*** Source passage ***

Beautiful post man...
I can feel the warmth and humanity as I read those words.
Children have a way of changing things.
"1"
They certainly do change things, my friend. I've read your posts about your fatherly interactions with your nephew, so you know where I'm coming from.
Being fatherly isn't for every man...I think we all get that. Those of us who like it, obviously like it a lot.
Children made me more of a human being than I would have been without them. I thought I was tolerant, but I really wasn't until I became a father. I thought I was patient, but kids taught me the meaning of patience. I thought I was kind, but I had much to learn about what it is to be kind and nurturing. I thought I had perspective and had mastered my priorities and viewed them as inviolable, but I learned that priorities can change and I can still be happy, and can still be true to myself.

*** End of Source passage ***

[What to do]
1. Duplicate everything in the posts on fatherhood from "They certainly do" down to "like it a lot.".
2. Pick up the posts on fatherhood after their final sentence and keep writing in the same voice.
The rows that come next are separate material, apart from the posts on fatherhood.

*** Data to examine ***

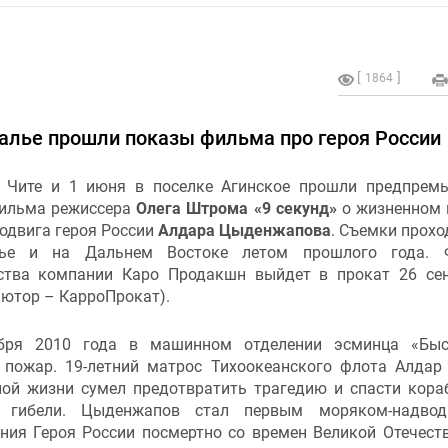
1864
йкалье прошли показы фильма про героя России
 Чите и 1 июня в поселке Агинское прошли предпрем
ильма режиссера
Олега Штрома
«9 секунд»
о жизненном 
одвига героя России
Алдара Цыденжапова
. Съемки прохо
лье и на Дальнем Востоке летом прошлого года. 
ства компании Каро Продакшн выйдет в прокат 26 се
ьютор – КарроПрокат).
ября 2010 года в машинном отделении эсминца «Быс
 пожар. 19-летний матрос Тихоокеанского флота Алдар
ной жизни сумел предотвратить трагедию и спасти кора
гибели. Цыденжапов стал первым моряком-надвод
ния Героя России посмертно со времен Великой Отечест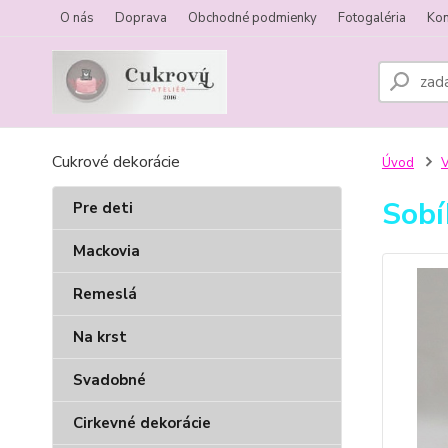
O nás
Doprava
Obchodné podmienky
Fotogaléria
Kon
Cukrové dekorácie
Úvod
V
Sobí
Pre deti
Mackovia
Remeslá
Na krst
Svadobné
Cirkevné dekorácie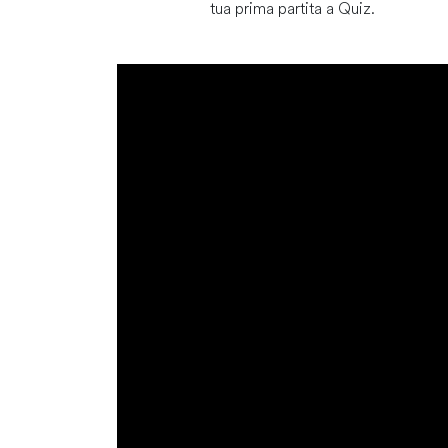
tua prima partita a Quiz.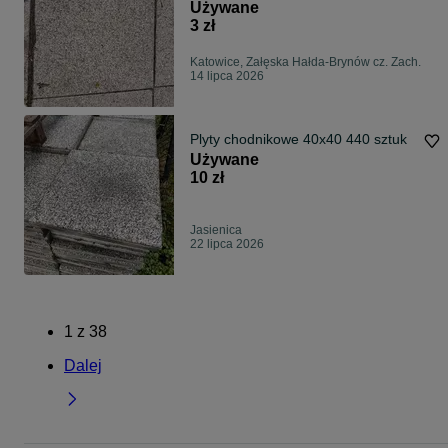
Używane
3 zł
Katowice, Załęska Hałda-Brynów cz. Zach.
14 lipca 2026
Plyty chodnikowe 40x40 440 sztuk
Używane
10 zł
Jasienica
22 lipca 2026
1
z
38
Dalej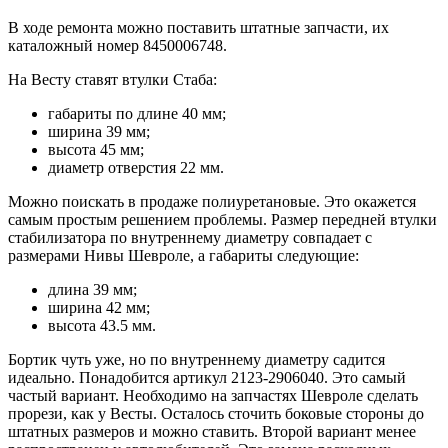
В ходе ремонта можно поставить штатные запчасти, их
каталожный номер 8450006748.
На Весту ставят втулки Стаба:
габариты по длине 40 мм;
ширина 39 мм;
высота 45 мм;
диаметр отверстия 22 мм.
Можно поискать в продаже полиуретановые. Это окажется
самым простым решением проблемы. Размер передней втулки
стабилизатора по внутреннему диаметру совпадает с
размерами Нивы Шевроле, а габариты следующие:
длина 39 мм;
ширина 42 мм;
высота 43.5 мм.
Бортик чуть уже, но по внутреннему диаметру садится
идеально. Понадобится артикул 2123-2906040. Это самый
частый вариант. Необходимо на запчастях Шевроле сделать
прорези, как у Весты. Осталось сточить боковые стороны до
штатных размеров и можно ставить. Второй вариант менее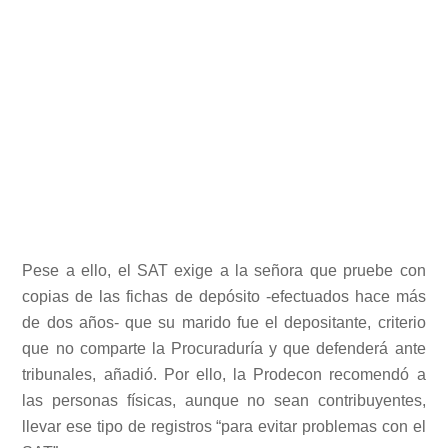
Pese a ello, el SAT exige a la señora que pruebe con
copias de las fichas de depósito -efectuados hace más
de dos años- que su marido fue el depositante, criterio
que no comparte la Procuraduría y que defenderá ante
tribunales, añadió. Por ello, la Prodecon recomendó a
las personas físicas, aunque no sean contribuyentes,
llevar ese tipo de registros “para evitar problemas con el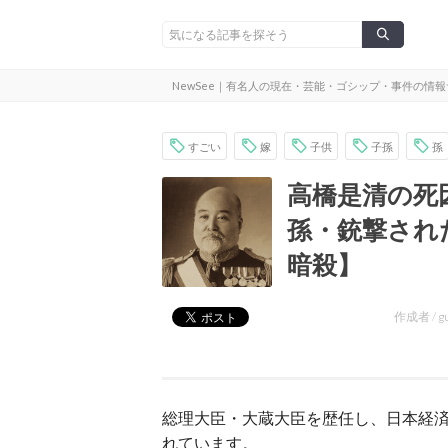
NewSee｜有名人の現在・芸能・ゴシップ・事件の情
すごい
嫁
子供
子孫
孫
高橋是清の死
孫・銃撃され
暗殺】
作成者 /
g
総理大臣・大蔵大臣を歴任し、日本経
れています。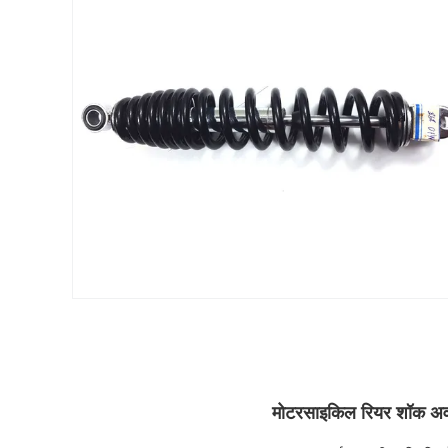
मोटरसाइकिल रियर शॉक अवश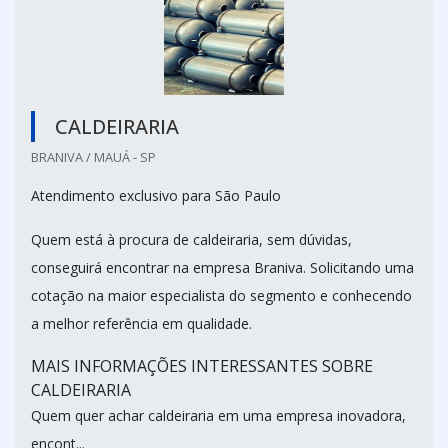
CALDEIRARIA
BRANIVA / MAUÁ - SP
Atendimento exclusivo para São Paulo
Quem está à procura de caldeiraria, sem dúvidas,
conseguirá encontrar na empresa Braniva. Solicitando uma
cotação na maior especialista do segmento e conhecendo
a melhor referência em qualidade.
MAIS INFORMAÇÕES INTERESSANTES SOBRE
CALDEIRARIA
Quem quer achar caldeiraria em uma empresa inovadora,
encont...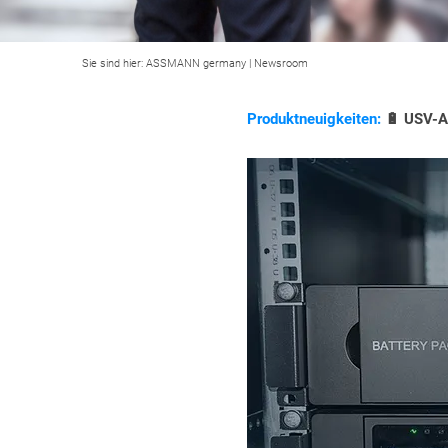
Sie sind hier:
ASSMANN germany
|
Newsroom
Produktneuigkeiten:
🔋 USV-An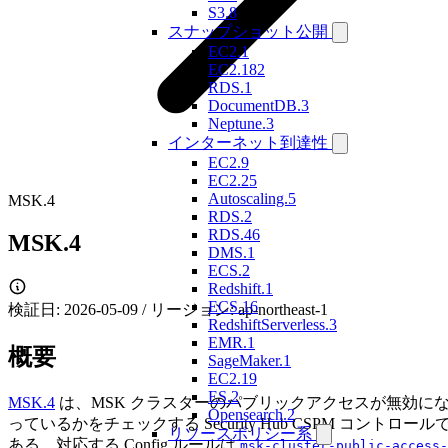
S3.8
スナップショット公開
EC2.1
EC2.182
RDS.1
DocumentDB.3
Neptune.3
インターネット到達性
EC2.9
EC2.25
Autoscaling.5
MSK.4
RDS.2
RDS.46
MSK.4
DMS.1
ECS.2
Redshift.1
ECS.16
検証日: 2026-05-09 / リージョン: ap-northeast-1
RedshiftServerless.3
EMR.1
概要
SageMaker.1
EC2.19
ES.2
MSK.4
は、MSK クラスターのパブリックアクセスが無効に
Opensearch.2
っているかをチェックする Security Hub CSPM コントロール
リソースポリシー系
ある。対応する Config ルールは
msk-cluster-public-access-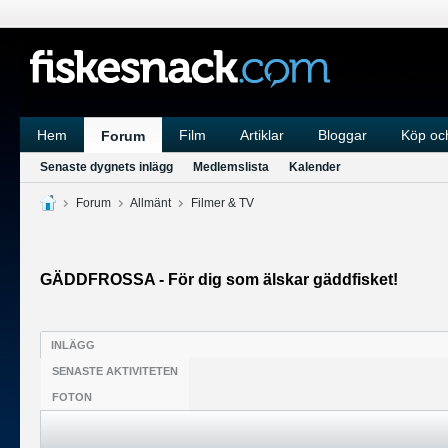
Hem
Film
Artiklar
Bloggar
Köp och
Forum
Senaste dygnets inlägg
Medlemslista
Kalender
Forum
Allmänt
Filmer & TV
GÄDDFROSSA - För dig som älskar gäddfisket!
INLÄGG
SENASTE AKTIVITETEN
FOTON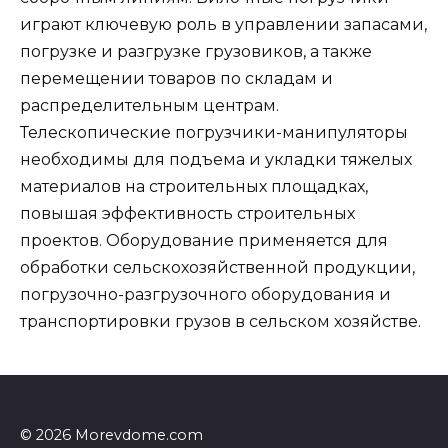
играют ключевую роль в управлении запасами,
погрузке и разгрузке грузовиков, а также
перемещении товаров по складам и
распределительным центрам.
Телескопические погрузчики-манипуляторы
необходимы для подъема и укладки тяжелых
материалов на строительных площадках,
повышая эффективность строительных
проектов. Оборудование применяется для
обработки сельскохозяйственной продукции,
погрузочно-разгрузочного оборудования и
транспортировки грузов в сельском хозяйстве.
© 2026 Morevdome.com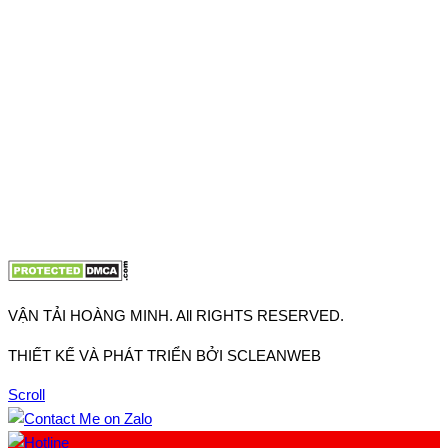
Thuận, Tp Hồ Chí Minh
VP TpHCM: 27J2 Đường DD7-1, Khu phố 61, Phường Đông
Hưng Thuận, Tp Hồ Chí Minh
VP Hà Nội: Đường Vĩnh Quỳnh, Xã Thanh Trì, Tp Hà Nội
Điện thoại:
0902.663.896
-
0909.662.896
Email:
lienhe@vantaihoangminh.com
Website:
www.vantaihoangminh.com
VẬN TẢI HOÀNG MINH. All RIGHTS RESERVED.
THIẾT KẾ VÀ PHÁT TRIỂN BỞI SCLEANWEB
Scroll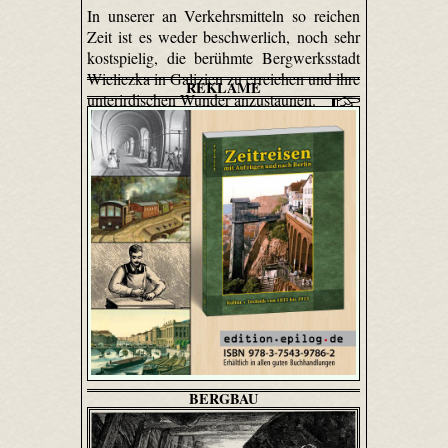
In unserer an Verkehrsmitteln so reichen
Zeit ist es weder beschwerlich, noch sehr
kostspielig, die berühmte Bergwerksstadt
Wieliczka in Galizien zu erreichen und ihre
REKLAME
unterirdischen Wunder anzu­staunen.
BERGBAU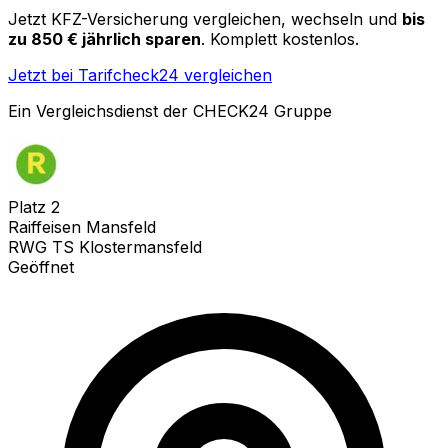
Jetzt KFZ-Versicherung vergleichen, wechseln und
bis
zu 850 € jährlich sparen
. Komplett kostenlos.
Jetzt bei Tarifcheck24 vergleichen
Ein Vergleichsdienst der CHECK24 Gruppe
Platz
2
Raiffeisen Mansfeld
RWG TS Klostermansfeld
Geöffnet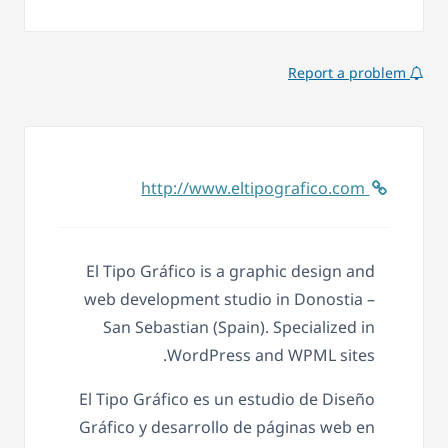
Report a problem
http://www.eltipografico.com
El Tipo Gráfico is a graphic design and
web development studio in Donostia –
San Sebastian (Spain). Specialized in
WordPress and WPML sites.
El Tipo Gráfico es un estudio de Diseño
Gráfico y desarrollo de páginas web en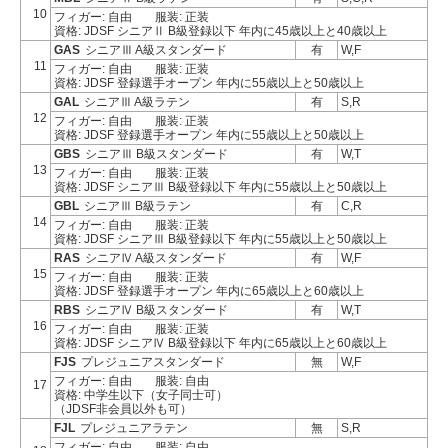
10
フィガー: 自由
服装: 正装
資格: JDSF シニアⅡ B級登録以下 年内に45歳以上と40歳以上
GAS
シニアⅢ A級スタンダード
有
W,F
11
フィガー: 自由
服装: 正装
資格: JDSF 登録選手オープン 年内に55歳以上と50歳以上
GAL
シニアⅢ A級ラテン
有
S,R
12
フィガー: 自由
服装: 正装
資格: JDSF 登録選手オープン 年内に55歳以上と50歳以上
GBS
シニアⅢ B級スタンダード
有
W,T
13
フィガー: 自由
服装: 正装
資格: JDSF シニアⅢ B級登録以下 年内に55歳以上と50歳以上
GBL
シニアⅢ B級ラテン
有
C,R
14
フィガー: 自由
服装: 正装
資格: JDSF シニアⅢ B級登録以下 年内に55歳以上と50歳以上
RAS
シニアⅣ A級スタンダード
有
W,F
15
フィガー: 自由
服装: 正装
資格: JDSF 登録選手オープン 年内に65歳以上と60歳以上
RBS
シニアⅣ B級スタンダード
有
W,T
16
フィガー: 自由
服装: 正装
資格: JDSF シニアⅣ B級登録以下 年内に65歳以上と60歳以上
FJS
プレジュニアスタンダード
無
W,F
フィガー: 自由
服装: 自由
17
資格: 中学生以下（女子同士可）
（JDSF非会員以外も可）
FJL
プレジュニアラテン
無
S,R
フィガー: 自由
服装: 自由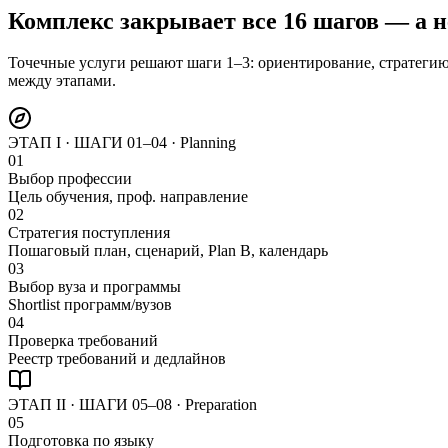
Комплекс закрывает все 16 шагов — а н
Точечные услуги решают шаги 1–3: ориентирование, стратегию
между этапами.
ЭТАП I · ШАГИ 01–04 ·
Planning
01
Выбор профессии
Цель обучения, проф. направление
02
Стратегия поступления
Пошаговый план, сценарий, Plan B, календарь
03
Выбор вуза и программы
Shortlist программ/вузов
04
Проверка требований
Реестр требований и дедлайнов
ЭТАП II · ШАГИ 05–08 ·
Preparation
05
Подготовка по языку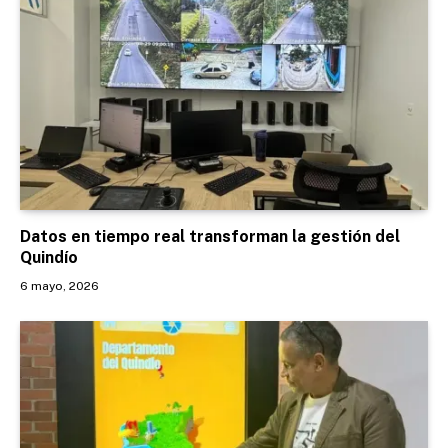
Datos en tiempo real transforman la gestión del
Quindío
6 mayo, 2026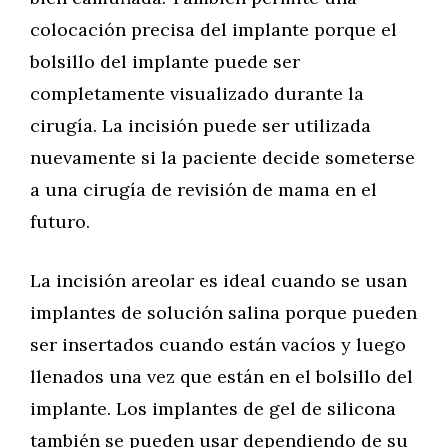
colocación precisa del implante porque el
bolsillo del implante puede ser
completamente visualizado durante la
cirugía. La incisión puede ser utilizada
nuevamente si la paciente decide someterse
a una cirugía de revisión de mama en el
futuro.
La incisión areolar es ideal cuando se usan
implantes de solución salina porque pueden
ser insertados cuando están vacíos y luego
llenados una vez que están en el bolsillo del
implante. Los implantes de gel de silicona
también se pueden usar dependiendo de su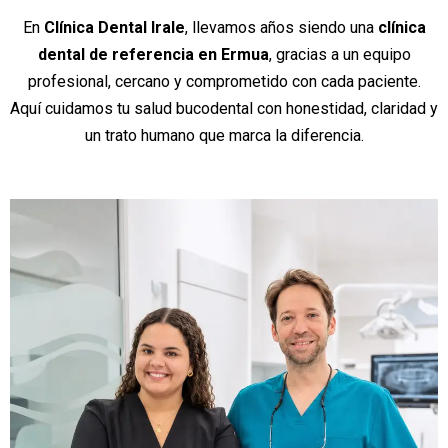
En
Clínica Dental Irale
, llevamos años siendo una
clínica
dental de referencia en Ermua
, gracias a un equipo
profesional, cercano y comprometido con cada paciente.
Aquí cuidamos tu salud bucodental con honestidad, claridad y
un trato humano que marca la diferencia.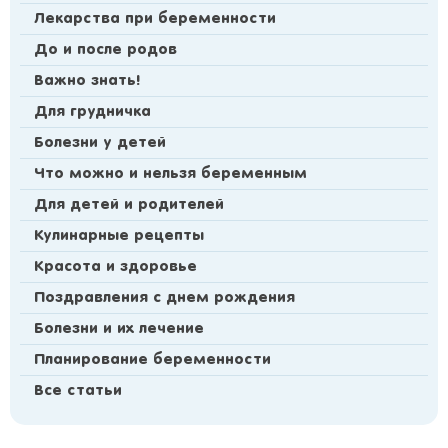
Лекарства при беременности
До и после родов
Важно знать!
Для грудничка
Болезни у детей
Что можно и нельзя беременным
Для детей и родителей
Кулинарные рецепты
Красота и здоровье
Поздравления с днем рождения
Болезни и их лечение
Планирование беременности
Все статьи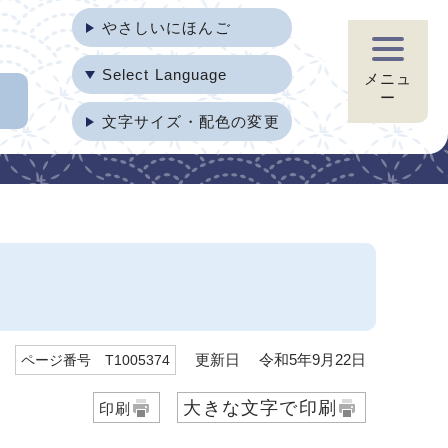
やさしいにほんご
Select Language
メニュ
ー
文字サイズ・配色の変更
更新日 令和5年9月22日
ページ番号 T1005374
大きな文字で印刷
印刷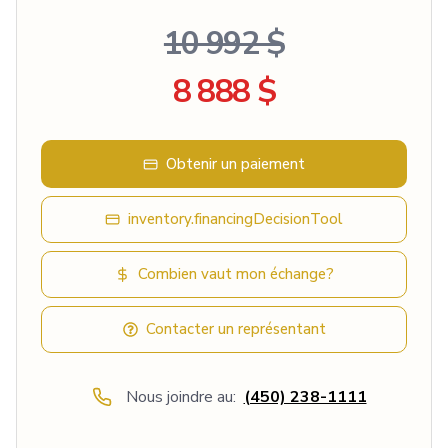
10 992 $
8 888 $
Obtenir un paiement
inventory.financingDecisionTool
Combien vaut mon échange?
Contacter un représentant
Nous joindre au:
(450) 238-1111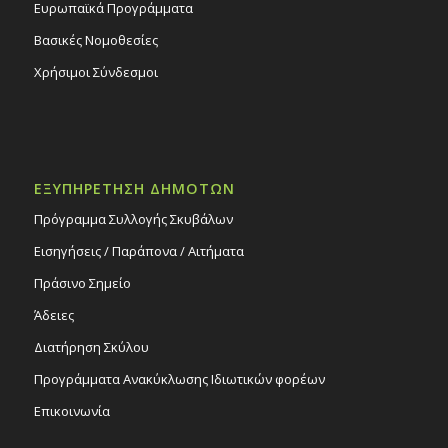
Ευρωπαϊκά Προγράμματα
Βασικές Νομοθεσίες
Χρήσιμοι Σύνδεσμοι
ΕΞΥΠΗΡΕΤΗΣΗ ΔΗΜΟΤΩΝ
Πρόγραμμα Συλλογής Σκυβάλων
Εισηγήσεις / Παράπονα / Αιτήματα
Πράσινο Σημείο
Άδειες
Διατήρηση Σκύλου
Προγράμματα Ανακύκλωσης Ιδιωτικών φορέων
Επικοινωνία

*** End of Data to examine ***

[Answer set]
1.
They certainly do change things, my friend. I've read your posts about your fatherly interactions with your nephew, so you know where I'm coming from.
Being fatherly isn't for every man...I think we all get that. Those of us who like it, obviously like it a lot.

2.
Most of all, I learned what unconditional love is. That is one scary mother of an emotion, but it also quite the enabler as well. Unconditional love makes all things very clear; as that old Don Henley lyric goes, "what the head makes cloudy, the heart makes very clear". You learn to put those you love unconditionally above all other things, material and non-material and that breeds selflessness. As a man begins to let go of this distorted sense of "self" he's built up for himself along with all the material trappings that reinforce it, he becomes truly powerful in this life, I believe, and can become anything.
There's no law that says to be a man, one must have to master the afore-mentioned things. Still, I like to think having to learn these lessons, and continuing to practice them, has made me a better man. And that's why in my case, kids were a blessing.
When I look at Rami in this picture, I like to think he feels the same, and that's why I like the picture.